====== BEREITGESTELLTE ZEILEN

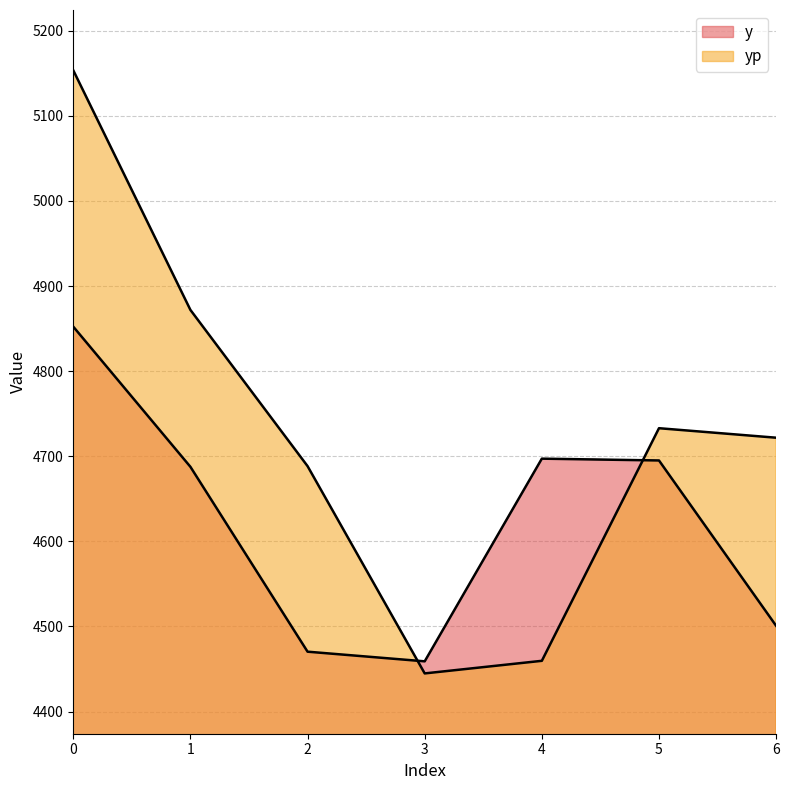

What is the approximate value of yp at 5?

4732.9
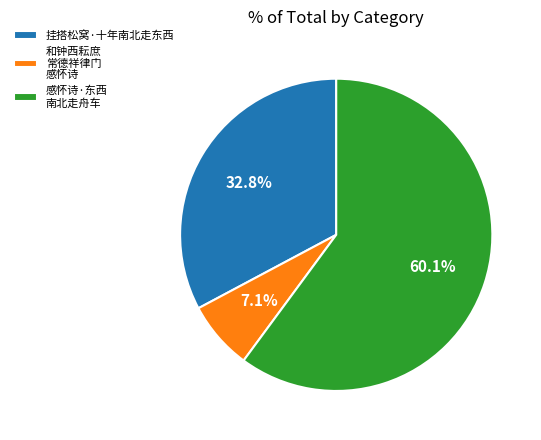

How many slices are in this pie chart?

3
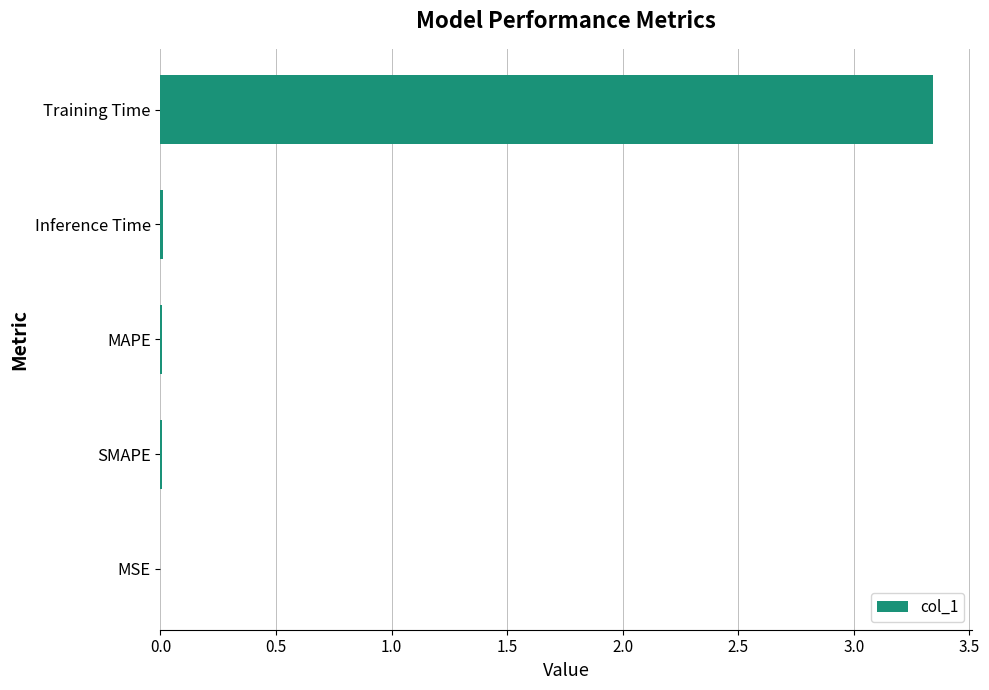

Which label corresponds to the largest value in the chart?

Training Time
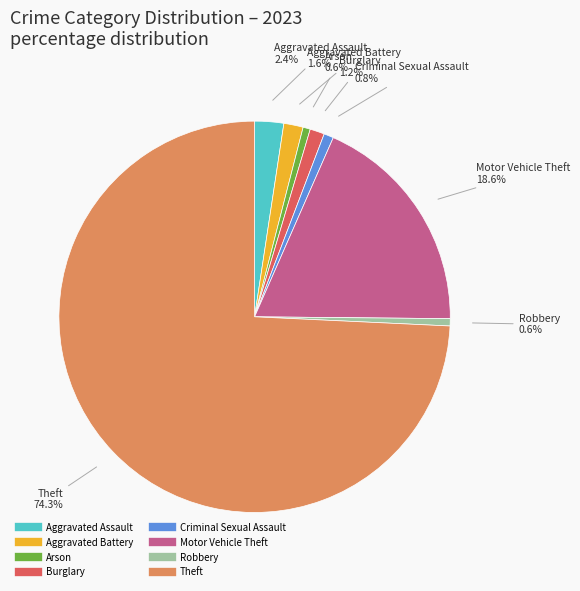

How many segments does this pie chart have?

8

============

ARBEITSAUFTRAG - Gib alle obigen Zeilen wortgetreu wieder und lass dabei die Bilder weg.

GELÖSTE AUFGABE -
What is the approximate value of yp at 5?

4732.9

How many slices are in this pie chart?

3

Which label corresponds to the largest value in the chart?

Training Time

How many segments does this pie chart have?

8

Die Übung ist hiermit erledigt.